Seules les créances commerciales incontestées entre professionnels, c’est-à-dire entre commerçants ou entreprises immatriculées, peuvent bénéficier de cette procédure simplifiée. La créance doit être certaine, liquide et exigible, sans contestation sérieuse déjà exprimée par le débiteur sur le principe ou le montant. Les créances envers des consommateurs ou portant sur des matières non commerciales restent exclues et relèvent des procédures judiciaires classiques, comme l’assignation devant le tribunal judiciaire ou l’injonction de payer de droit commun.

Quel est le rôle du commissaire de justice dans cette nouvelle procédure ?

Le commissaire de justice est chargé de vérifier le dossier, de signifier au débiteur un commandement de payer détaillé et de recueillir l’absence de contestation dans le délai d’un mois. En cas de silence du débiteur, il dresse un procès-verbal de non-contestation transmis au greffe du tribunal de commerce pour apposition de la formule exécutoire. Son intervention conditionne donc la validité de la procédure et la transformation de la créance en titre exécutoire, qui permettra ensuite de mettre en œuvre les voies d’exécution forcée prévues par le code des procédures civiles d’exécution.

Comment le débiteur peut il s’opposer à la procédure simplifiée de recouvrement ?

Le débiteur dispose d’un délai d’un mois à compter de la signification du commandement de payer pour réagir. Il peut régler la créance, solliciter des délais de paiement ou formuler une contestation motivée sur le principe ou le montant réclamé. Toute contestation sérieuse bloque la procédure simplifiée et renvoie le litige vers une voie judiciaire classique, avec débat contradictoire devant la juridiction compétente, ce qui redonne toute sa place à l’argumentation juridique et à la preuve.

Quand privilégier la procédure simplifiée plutôt que l’injonction de payer ?

La procédure simplifiée de recouvrement des créances commerciales est particulièrement adaptée aux créances B2B clairement commerciales, bien documentées et non contestées, lorsque le créancier souhaite un traitement rapide et structuré. L’injonction de payer reste pertinente pour des situations plus hétérogènes, des montants plus faibles ou des dossiers où la nature commerciale de la créance est moins évidente. Le choix dépend du profil du débiteur, du risque de contestation et de la stratégie globale de recouvrement de l’entreprise, qui peut combiner ces outils dans un tableau comparatif interne intégrant coûts, délais et taux de succès.
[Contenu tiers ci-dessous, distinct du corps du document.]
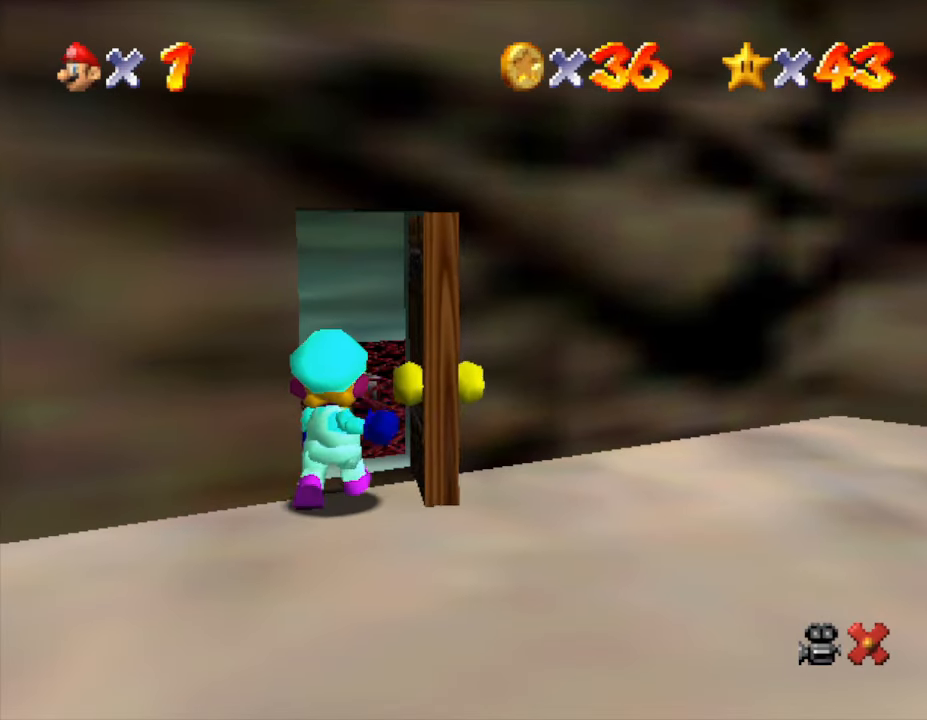
{"buttons": [], "left_stick": "center", "events": []}
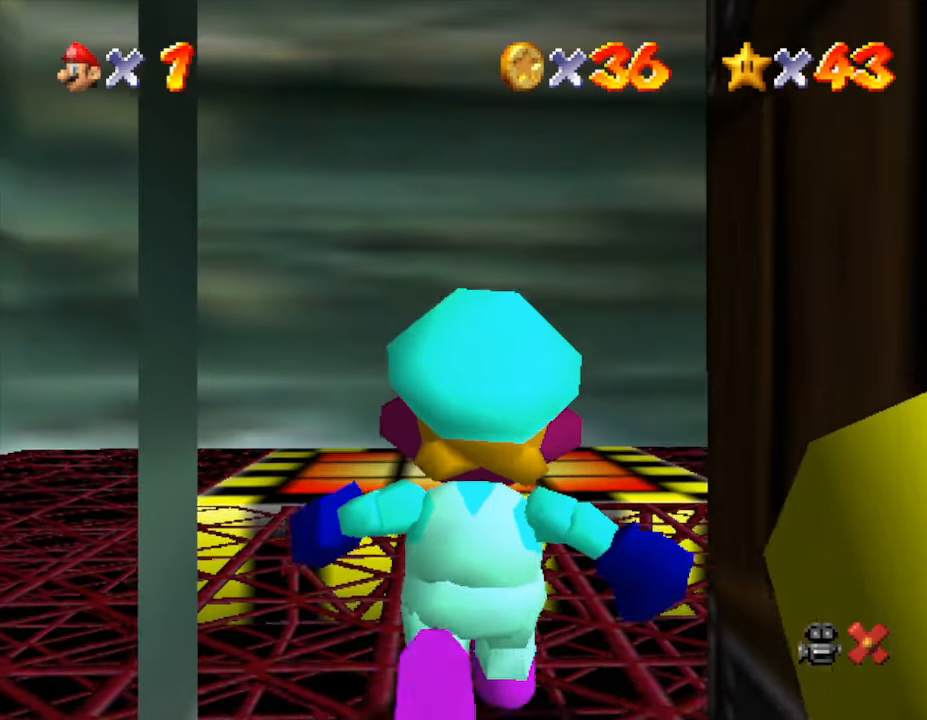
{"buttons": [], "left_stick": "left", "events": [[300, "left_stick", "left"]]}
Quel impact attendre sur les coûts et les délais de recouvrement pour les entreprises ?

En concentrant le traitement sur les créances commerciales incontestées et en évitant un passage systématique devant le juge, la procédure simplifiée permet de réduire les délais d’obtention d’un titre exécutoire. Les coûts restent maîtrisés, car la phase est essentiellement pilotée par le commissaire de justice, avec un nombre limité d’actes judiciaires. Pour les entreprises, l’enjeu est d’intégrer ce mécanisme dans leur stratégie de recouvrement pour améliorer le cash encaissé sans alourdir le contentieux, en s’appuyant sur les enseignements du décret n° 2023-686 et des rapports de la Banque de France et d’Altares sur les retards de paiement.